=== Work order 1 ===
Reproduce the part of the Flaubert commentary starting with "Rodolphe, here explaining" and going on through "a romantic heroine.", with no changes.
=== Work order 2 ===
Answer these questions from the Flaubert commentary:
(a) After Quote #4, what does the commentary say Emma envies Rodolphe?
(b) After Quote #5, what does the commentary say Emma is proud of?
(c) In Quote #6, what vehicle was she seen stepping out of?

=== Source extract ===
-.-.-
This is a rare moment between women. Flaubert doesn’t show us much personal interaction between Emma and any other of the female characters (mainly because they’re largely unimportant). However, here we get a glimpse into the communal lives of women at this time – Emma is not the only one who suffers from this kind of depression.

Quote #4

"Don’t you know there are some souls that are constantly tormented? They need dreams and action, one after the other, the purest passions, the most frenzied pleasures, and it leads them to throw themselves into all sorts of fantasies and follies."

She looked at him as one looks at a traveler who has been in fabulous lands and said, "We poor women can’t even enjoy that kind of distraction!" (II.8.40-41)

Rodolphe, here explaining to Emma why some people just have to give into their passions, can say this simply because he’s a man. Emma, who longs to succumb to her passions but fears what will happen to her, envies him that freedom.

Quote #5

She remembered the heroines of novels she had read, and the lyrical legion of those adulterous women began to sing in her memory with sisterly voices that enchanted her. It was as though she herself were becoming part of that imaginary world, as though she were making the long dream of her youth come true by placing herself in the category of those amorous women she had envied so much. (II.9.58)

At this point, Emma’s view of ideal womanhood is that of woman as lover – she’s proud of her adultery, because it allows her to feel like a romantic heroine.

Quote #6

Her amorous activities changed her everyday behavior. Her glance grew bolder, her speech freer; she even had the audacity to walk with Rodolphe in public with a cigarette in her mouth, "as though she wanted to defy the whole world," people said. Finally even those who still had doubts lost them when she was seen stepping out of the Hirondelle one day wearing a tight, mannish-looking vest […] (II.12.24)
-.-.-
=== Data excerpts ===
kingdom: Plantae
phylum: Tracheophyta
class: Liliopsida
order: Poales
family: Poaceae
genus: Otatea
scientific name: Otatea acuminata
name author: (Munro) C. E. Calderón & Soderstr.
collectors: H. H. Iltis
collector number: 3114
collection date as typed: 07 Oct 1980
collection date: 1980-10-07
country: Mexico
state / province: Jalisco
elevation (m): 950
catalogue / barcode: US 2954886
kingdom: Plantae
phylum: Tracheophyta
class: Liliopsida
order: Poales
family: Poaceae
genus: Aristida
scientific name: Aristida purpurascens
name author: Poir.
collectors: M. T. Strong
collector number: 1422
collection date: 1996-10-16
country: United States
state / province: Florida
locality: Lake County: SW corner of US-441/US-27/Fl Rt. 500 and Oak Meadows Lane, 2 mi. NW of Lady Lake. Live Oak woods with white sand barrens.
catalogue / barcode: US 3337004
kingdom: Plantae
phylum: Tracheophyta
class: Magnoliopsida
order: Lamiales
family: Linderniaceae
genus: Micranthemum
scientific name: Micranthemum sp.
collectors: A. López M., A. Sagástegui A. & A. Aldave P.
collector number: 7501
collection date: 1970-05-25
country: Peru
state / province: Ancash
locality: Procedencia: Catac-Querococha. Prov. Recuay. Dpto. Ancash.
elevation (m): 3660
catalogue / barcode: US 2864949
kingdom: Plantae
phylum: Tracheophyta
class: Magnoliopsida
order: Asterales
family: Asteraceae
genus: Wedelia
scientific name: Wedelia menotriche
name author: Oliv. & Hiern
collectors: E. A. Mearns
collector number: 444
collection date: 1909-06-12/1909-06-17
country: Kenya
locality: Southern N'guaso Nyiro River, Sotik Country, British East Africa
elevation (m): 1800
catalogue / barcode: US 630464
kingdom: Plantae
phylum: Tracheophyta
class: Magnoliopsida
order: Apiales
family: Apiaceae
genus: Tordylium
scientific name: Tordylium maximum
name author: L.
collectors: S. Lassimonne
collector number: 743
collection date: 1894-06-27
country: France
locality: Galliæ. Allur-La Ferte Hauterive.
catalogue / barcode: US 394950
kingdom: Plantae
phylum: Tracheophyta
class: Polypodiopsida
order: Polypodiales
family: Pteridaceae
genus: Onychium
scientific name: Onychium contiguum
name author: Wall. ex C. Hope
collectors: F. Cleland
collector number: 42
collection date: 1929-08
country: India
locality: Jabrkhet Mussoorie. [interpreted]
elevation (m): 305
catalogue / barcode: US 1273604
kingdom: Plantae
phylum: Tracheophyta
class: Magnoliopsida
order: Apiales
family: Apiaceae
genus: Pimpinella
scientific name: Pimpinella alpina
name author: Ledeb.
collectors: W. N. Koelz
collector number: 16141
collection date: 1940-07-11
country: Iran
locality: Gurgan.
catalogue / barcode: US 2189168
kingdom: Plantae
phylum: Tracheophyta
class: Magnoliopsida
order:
-.-.-
=== Reply 1 ===
Rodolphe, here explaining to Emma why some people just have to give into their passions, can say this simply because he’s a man. Emma, who longs to succumb to her passions but fears what will happen to her, envies him that freedom.

Quote #5

She remembered the heroines of novels she had read, and the lyrical legion of those adulterous women began to sing in her memory with sisterly voices that enchanted her. It was as though she herself were becoming part of that imaginary world, as though she were making the long dream of her youth come true by placing herself in the category of those amorous women she had envied so much. (II.9.58)

At this point, Emma’s view of ideal womanhood is that of woman as lover – she’s proud of her adultery, because it allows her to feel like a romantic heroine.

=== Reply 2 ===
(a) His freedom to give in to his passions, which he has because he's a man.
(b) Her adultery.
(c) The Hirondelle.